市場が沸騰とは、一時期のドバイの様な表現ですが、新書ブームもそうならない様に願いたいものです。
本屋を歩けば嫌でも目につく新書の山。点数は膨大で、内容もルポものや歴史本、経済本からタレント本まで、フィクション以外なら何でもあり、の状態だ。どれを読めばいいか迷う読者向けに「最強の新書はこれだ!」を売り文句にしたガイド本まで登場した。「百花繚乱(ひゃっかりょうらん)」とも言われるブームだが、出版不況の象徴という厳しい見方もある。

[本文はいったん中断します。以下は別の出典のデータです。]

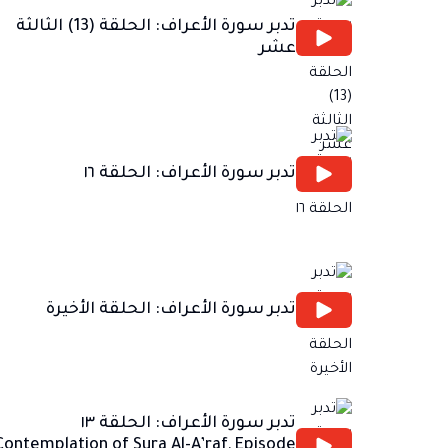
تدبر سورة الأعراف: الحلقة (13) الثالثة
عشر
تدبر سورة الأعراف: الحلقة ١٦
تدبر سورة الأعراف: الحلقة الأخيرة
تدبر سورة الأعراف: الحلقة ١٣
Contemplation of Sura Al-A’raf, Episode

ブームなのか、出版不況の象徴なのかは、発行点数じゃなくて、新書トータルの実売部数や売上金額の経年変化を調べればわかりそうなものですが、結構そういうの調べるのは難しいのかな。
■新規参入 書店棚ぎっしり「いま最も読むべき46冊が決定」と銘打った『新書大賞2009』が10日、「中央公論」別冊として発売された。「新書に造詣(ぞうけい)の深い書店員と新書編集部計60人」による投票を実施。1500点以上の中から『ルポ 貧困大国アメリカ』(堤未果、岩波新書)が大賞に選ばれた。
中央公論の別冊は、これですね。
新書大賞〈2009〉
書店の現場も大変だ。大手書店のジュンク堂書店池袋本店の北山志歩さんは「新書コーナーで扱う主なレーベルは約50。毎月入荷する新刊は約150点で、新旧交えた毎日の補充点数は段ボール8箱分」というからすさまじい。当然、棚は飽和状態で「1点あたり3冊並べていた常備本を1冊に減らす」などして場所を確保している。
こういう状況だと、そうとう暇な人じゃないとじっくり本なんか選んでられなくて、適当にランキングから選ぶとか平積みから選ぶという事になりそうですね。
段ボール8箱分も入れ替えするなんて、発狂しそうだ。それも毎日。
あと、こうやって発行点数がどんどん増えても、リアル書店の棚というのは限られているわけで、売れない本は棚にも置かれなかったりとか、おかれてもすぐに消えたりとかになりますよね。
そして、行っても、欲しい本があるかどうかわからなかったり、探せない場合があると思う人は、ネット書店に流れそうですね。
ただ、現在のブームには厳しい見方もある。東京・神奈川で書店を展開する「有隣堂」の松信裕社長は「新書や文庫が売れる時代はその分ハードカバーの単行本が売れない。商品単価が安くなるので、出版社も書店もトータルでは売り上げが下がる懸念がある」と心配する。
なるほど。消費者の立場からすれば単純に、「安価な選択肢が増えた!」と喜んでもいられない状況のようです。
でも、今の時代ハードカバーの本をじっくりと読む人を増やすというのも、なんだか難しそうだなー。
昔と比べると、娯楽も増えたし、仕事も単純じゃなくなったし。なんだか、疲れてるし。
まあ、しかし、どんな業界でも時代の流れというものはありますからね。
あと
ディスカヴァー社長室blog: 新書の歴史に「携書」が刻まれた日!? ●大竹にも
本日3/12付の朝日新聞朝刊27面文化面にて、「新書ブーム市場沸騰」という記事が掲載され、「主な新書の創刊の流れ」という図表の中に、「ディスカヴァー携書」も掲載されました!記事内での言及はありませんが、創刊から2年、紆余曲折を経て(!?)シリーズが認知されたということでしょうか!?
と、あるように
asahi.com(朝日新聞社):「何でもあり」の新書ブーム、市場沸騰 書店棚ぎっしり - 出版ニュース - BOOKには、「主な新書の創刊の流れ」の図表があります。
24レーベル掲載されていますが、そのうちの半分近くが2005年以降の創刊です。
新しい力が増えてますね。
これから新書ブームが百年続きますように!
干場弓子
ディスカヴァー携書は、読者の方には申し訳ないけど、1000円とさせていただいております。かなりの意味を持って、確信犯的に…。